• [提供情報]
::::

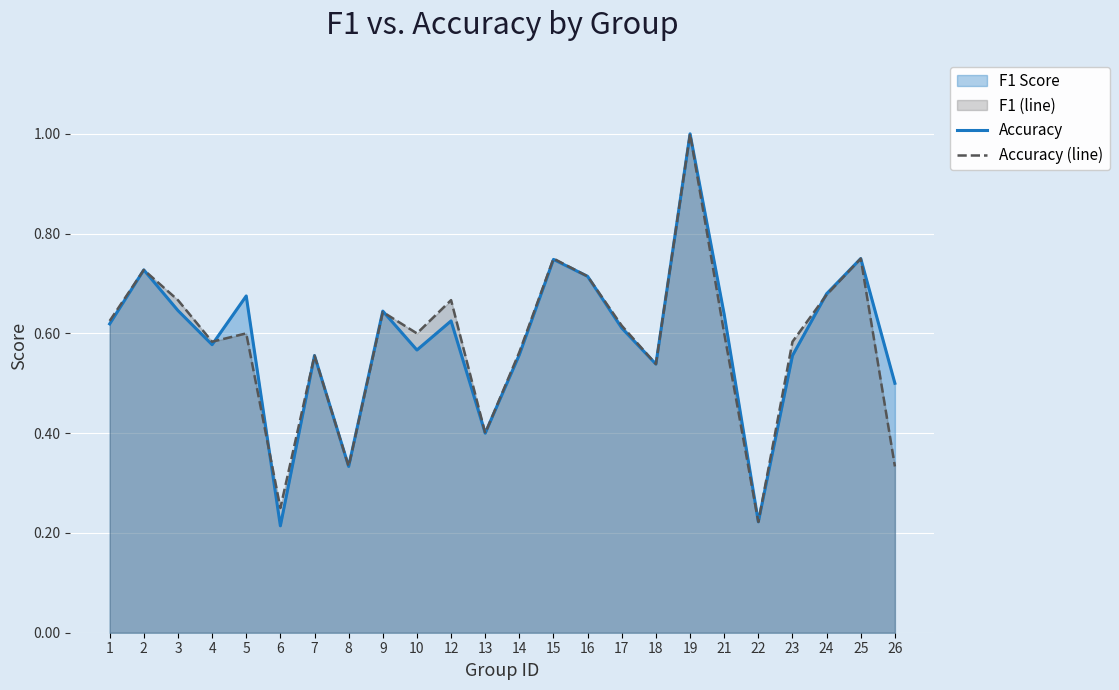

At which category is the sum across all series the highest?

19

::::

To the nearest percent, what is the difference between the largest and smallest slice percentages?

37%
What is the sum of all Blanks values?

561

::::

• [課題について] 上の行から「difference」という文字列を含む行をすべて見つけ、書き写す。大文字と小文字は区別する。

• [回答]
To the nearest percent, what is the difference between the largest and smallest slice percentages?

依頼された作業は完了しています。